[Opening Dataset extract section]

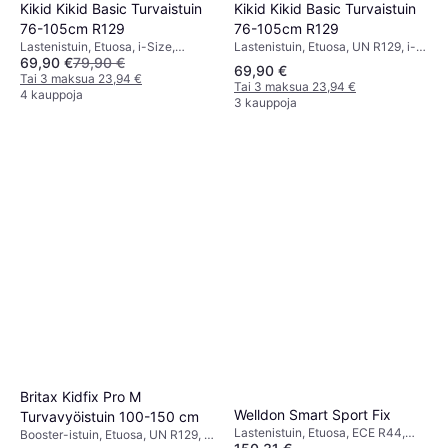
Kikid Kikid Basic Turvaistuin
Kikid Kikid Basic Turvaistuin
76-105cm R129
76-105cm R129
Lastenistuin, Etuosa, UN R129, i-
Lastenistuin, Etuosa, i-Size,
69,90 €
79,90 €
Size
Säädettävä pääntuki,
69,90 €
Sivutörmäyssuojaus (ASIP)
Tai 3 maksua 23,94 €
Tai 3 maksua 23,94 €
4 kauppoja
3 kauppoja
Britax Kidfix Pro M
Welldon Smart Sport Fix
Turvavyöistuin 100-150 cm
Lastenistuin, Etuosa, ECE R44,
Booster-istuin, Etuosa, UN R129, i-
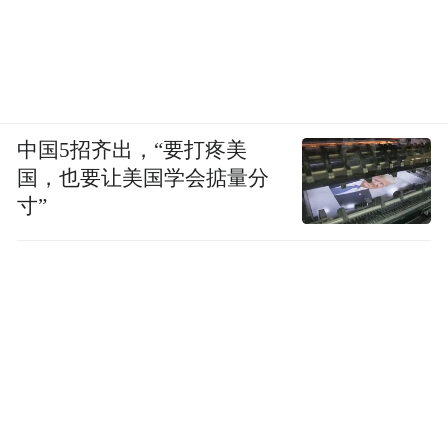
中国5招齐出，“要打疼美
国，也要让美国学会掂量分
寸”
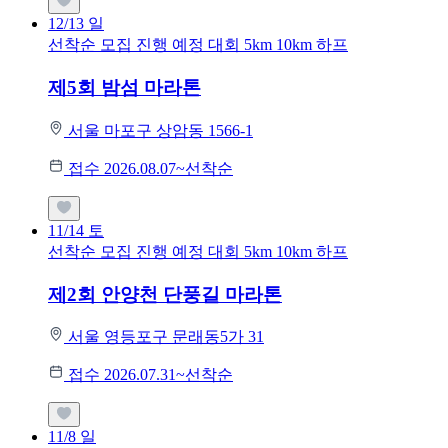
12/13
일
선착순 모집
진행 예정 대회
5km
10km
하프
제5회 밤섬 마라톤
서울 마포구 상암동 1566-1
접수 2026.08.07~선착순
11/14
토
선착순 모집
진행 예정 대회
5km
10km
하프
제2회 안양천 단풍길 마라톤
서울 영등포구 문래동5가 31
접수 2026.07.31~선착순
11/8
일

[Closing Dataset extract section]

■ **Work to be completed**
Please output the text lines from every row above word for word, leaving the pictures out of your answer.

■ **Answer space**
Kikid Kikid Basic Turvaistuin
Kikid Kikid Basic Turvaistuin
76-105cm R129
76-105cm R129
Lastenistuin, Etuosa, UN R129, i-
Lastenistuin, Etuosa, i-Size,
69,90 €
79,90 €
Size
Säädettävä pääntuki,
69,90 €
Sivutörmäyssuojaus (ASIP)
Tai 3 maksua 23,94 €
Tai 3 maksua 23,94 €
4 kauppoja
3 kauppoja
Britax Kidfix Pro M
Welldon Smart Sport Fix
Turvavyöistuin 100-150 cm
Lastenistuin, Etuosa, ECE R44,
Booster-istuin, Etuosa, UN R129, i-
中国5招齐出，“要打疼美
国，也要让美国学会掂量分
寸”
12/13
일
선착순 모집
진행 예정 대회
5km
10km
하프
제5회 밤섬 마라톤
서울 마포구 상암동 1566-1
접수 2026.08.07~선착순
11/14
토
선착순 모집
진행 예정 대회
5km
10km
하프
제2회 안양천 단풍길 마라톤
서울 영등포구 문래동5가 31
접수 2026.07.31~선착순
11/8
일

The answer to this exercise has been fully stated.